Researchers found that butterflies roosting at night near artificial illumination such as a porch or streetlight can become disoriented the next day because the light interferes with their circadian rhythms. Artificial light can impede the molecular processes responsible for the butterfly’s remarkable navigational ability and trigger the butterfly to take wing when it should be resting.

“We found that even with a single work light that you find at a construction site, monarch butterflies treat that like it’s the sun,” UC assistant professor Patrick Guerra said.

The study was published in the journal iScience.

With their erratic, circuitous movements taking them to and fro across your garden, it might be hard to imagine monarch butterflies sticking to a rigid flight plan. But their migrations take some monarch populations thousands of miles to the same forests in Mexico where they spend the winter.

Monarchs are not unique in their multigenerational migrations, co-author and UC master’s graduate Samuel Stratton said. He is pursuing a doctorate at the University of Michigan.
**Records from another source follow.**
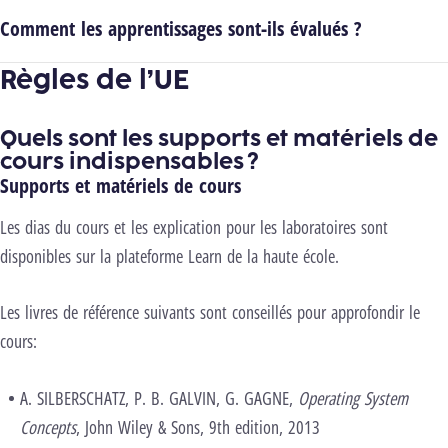
Comment les apprentissages sont-ils évalués ?
Règles de l’UE
Quels sont les supports et matériels de
cours indispensables ?
Supports et matériels de cours
Les dias du cours et les explication pour les laboratoires sont
disponibles sur la plateforme Learn de la haute école.
Les livres de référence suivants sont conseillés pour approfondir le
cours:
A. SILBERSCHATZ, P. B. GALVIN, G. GAGNE
,
Operating System
Concepts
, John Wiley & Sons, 9th edition, 2013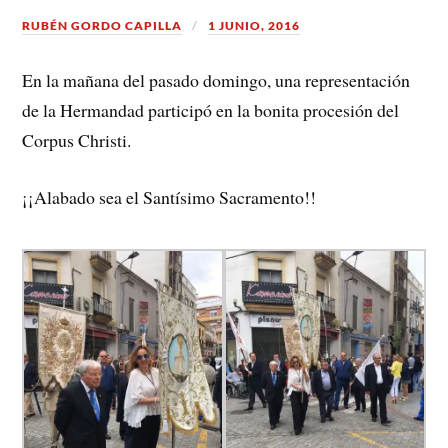
RUBÉN GORDO CAPILLA
1 JUNIO, 2016
En la mañana del pasado domingo, una representación
de la Hermandad participó en la bonita procesión del
Corpus Christi.
¡¡Alabado sea el Santísimo Sacramento!!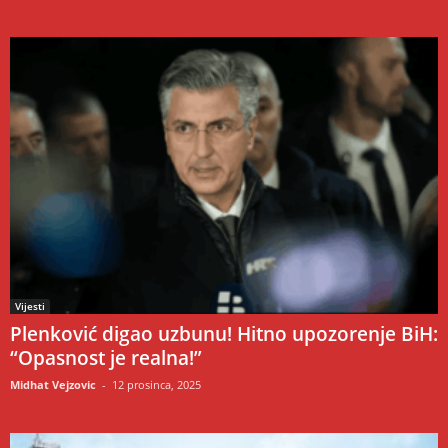
Vijesti
Plenković digao uzbunu! Hitno upozorenje BiH:
“Opasnost je realna!”
Midhat Vejzovic
-
12 prosinca, 2025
“Multigenerational migration is a common system in insects. It’s a fairly common but less observed phenomenon,” he said.

For example, the painted lady butterfly can take six generations to travel 9,000 miles (or 14,484 kilometers) from Africa to the Arctic Circle and back. The green darner dragonfly takes three generations to migrate from midwestern and northern states to southern states where their grandchildren overwinter.

Now researchers want to know whether light pollution is impeding this amazing cross-country trek in monarchs.

“It's an important question given that many migrants fly through urban areas,” Stratton said. “Getting some ecological data would be really helpful to seeing what impacts light pollution can have on orientation and migratory outcomes.”